* [Instructions to follow]
Repeat verbatim what the listing holds, but not its pictures.

* [Material provided]

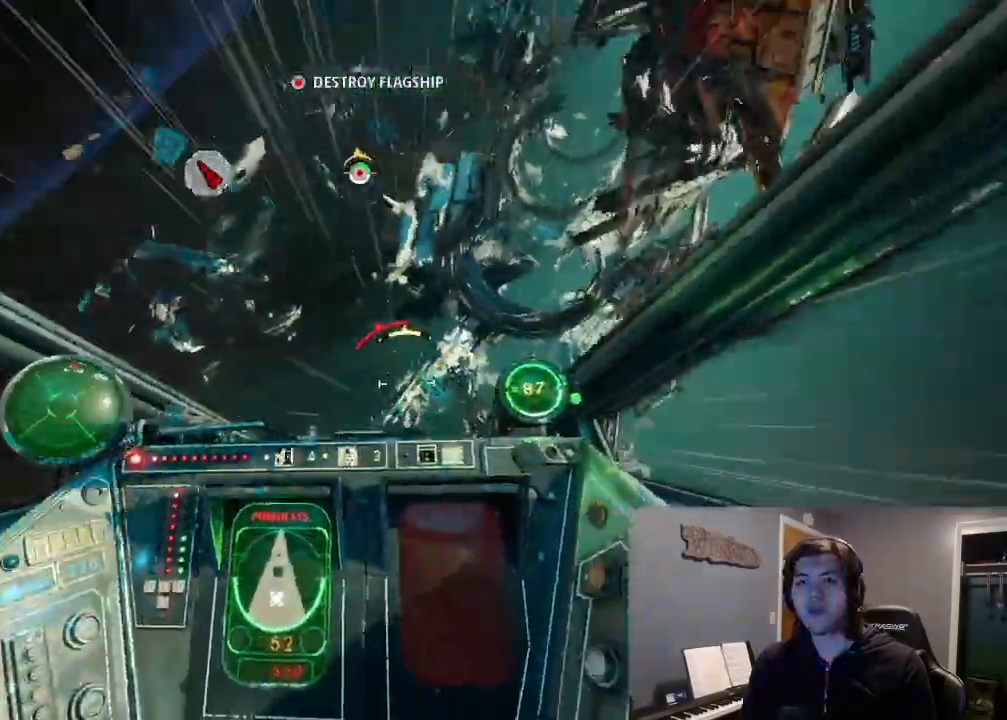
{"dt_ms": 500, "buttons": [], "left_stick": "center", "right_stick": "down-left"}
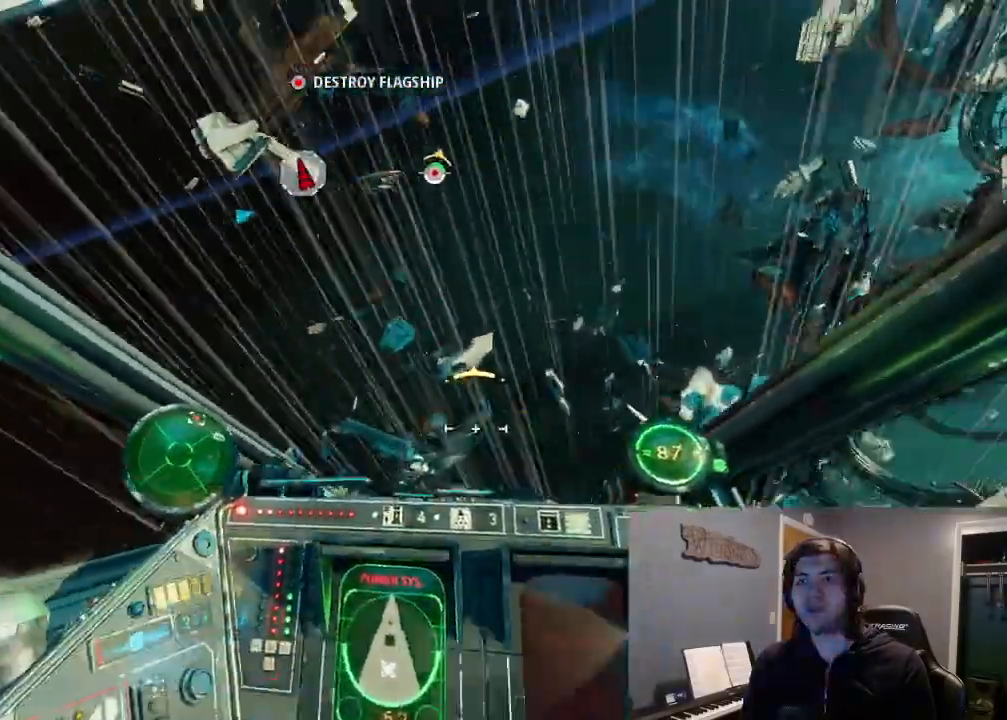
{"dt_ms": 1000, "buttons": [], "left_stick": "center", "right_stick": "down"}
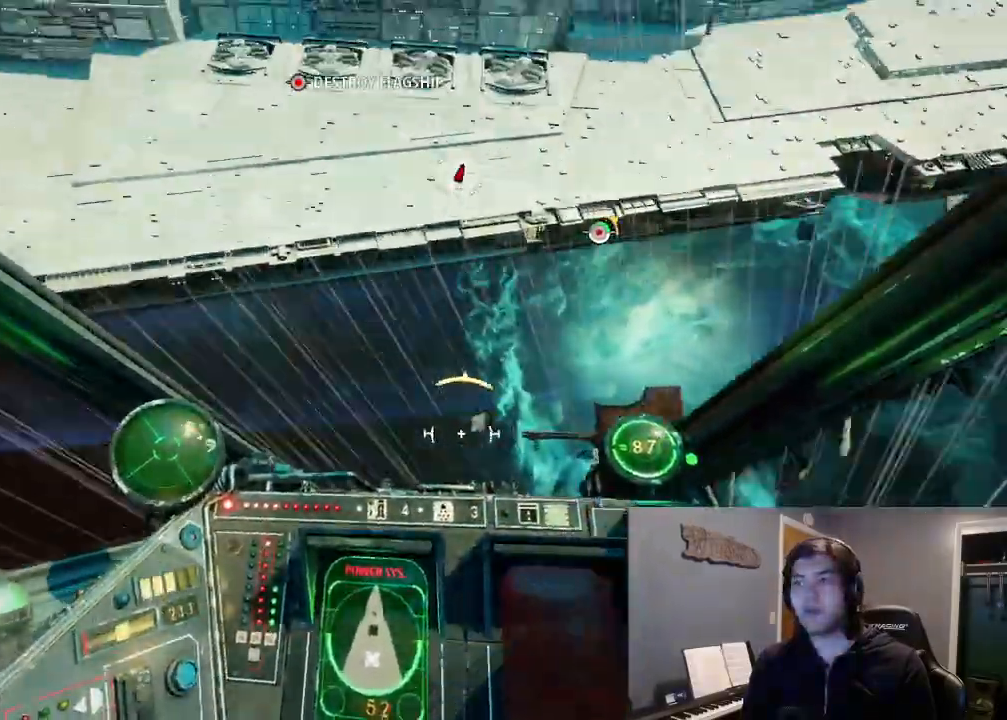
{"dt_ms": 500, "buttons": ["L2", "DPAD_UP", "DPAD_LEFT"], "left_stick": "center", "right_stick": "down", "events": [[33, "L2", "down"], [167, "L2", "up"], [267, "L2", "down"], [400, "DPAD_UP", "down"], [500, "DPAD_LEFT", "down"]]}
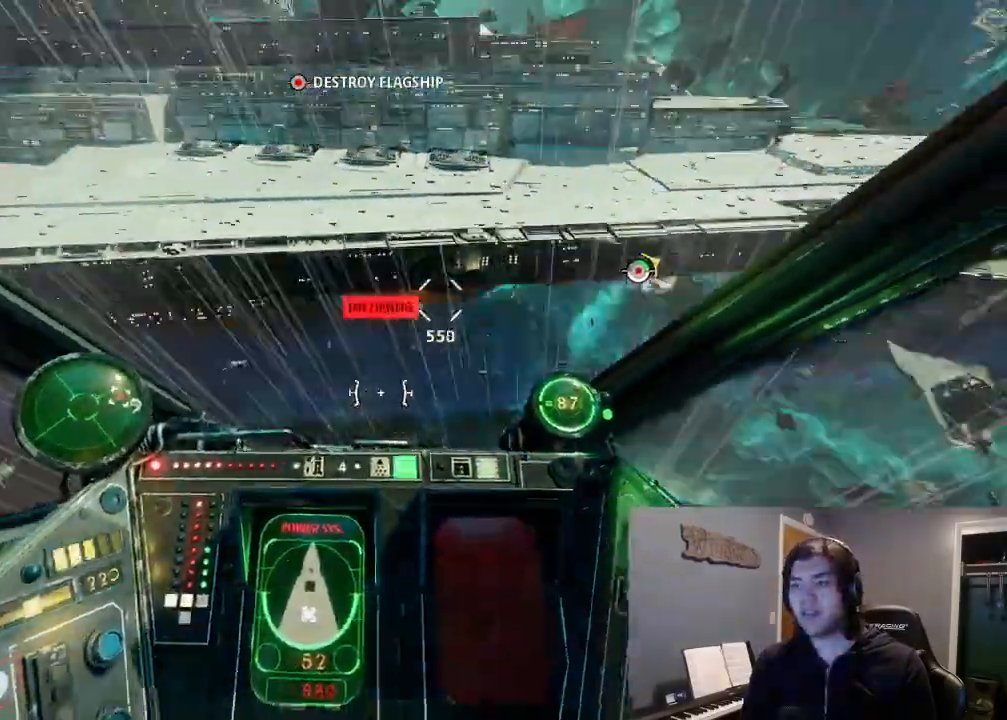
{"dt_ms": 500, "buttons": ["L2"], "left_stick": "down", "right_stick": "right", "events": [[33, "DPAD_UP", "up"], [67, "DPAD_LEFT", "up"], [67, "right_stick", "center"], [267, "right_stick", "right"], [300, "left_stick", "down"]]}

* [Answer to this exercise]
{"dt_ms": 500, "buttons": [], "left_stick": "center", "right_stick": "down-left"}
{"dt_ms": 1000, "buttons": [], "left_stick": "center", "right_stick": "down"}
{"dt_ms": 500, "buttons": ["L2", "DPAD_UP", "DPAD_LEFT"], "left_stick": "center", "right_stick": "down", "events": [[33, "L2", "down"], [167, "L2", "up"], [267, "L2", "down"], [400, "DPAD_UP", "down"], [500, "DPAD_LEFT", "down"]]}
{"dt_ms": 500, "buttons": ["L2"], "left_stick": "down", "right_stick": "right", "events": [[33, "DPAD_UP", "up"], [67, "DPAD_LEFT", "up"], [67, "right_stick", "center"], [267, "right_stick", "right"], [300, "left_stick", "down"]]}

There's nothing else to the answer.